Below is a block of entries; repeat all of it exactly but omit the pictures.

[RECORDS PROVIDED Boundary: Start]

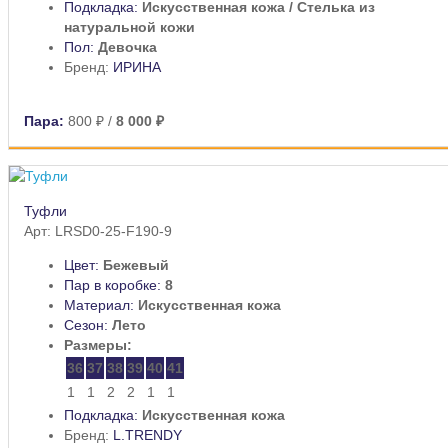
Подкладка:
Искусственная кожа / Стелька из
натуральной кожи
Пол:
Девочка
Бренд:
ИРИНА
Пара:
800 ₽
/
8 000 ₽
Туфли
Арт: LRSD0-25-F190-9
Цвет:
Бежевый
Пар в коробке:
8
Материал:
Искусственная кожа
Сезон:
Лето
Размеры:
36
37
38
39
40
41
1
1
2
2
1
1
Подкладка:
Искусственная кожа
Бренд:
L.TRENDY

[RECORDS PROVIDED Boundary: End]

§ EXERCISE OUTPUT:
Подкладка:
Искусственная кожа / Стелька из
натуральной кожи
Пол:
Девочка
Бренд:
ИРИНА
Пара:
800 ₽
/
8 000 ₽
Туфли
Арт: LRSD0-25-F190-9
Цвет:
Бежевый
Пар в коробке:
8
Материал:
Искусственная кожа
Сезон:
Лето
Размеры:
36
37
38
39
40
41
1
1
2
2
1
1
Подкладка:
Искусственная кожа
Бренд:
L.TRENDY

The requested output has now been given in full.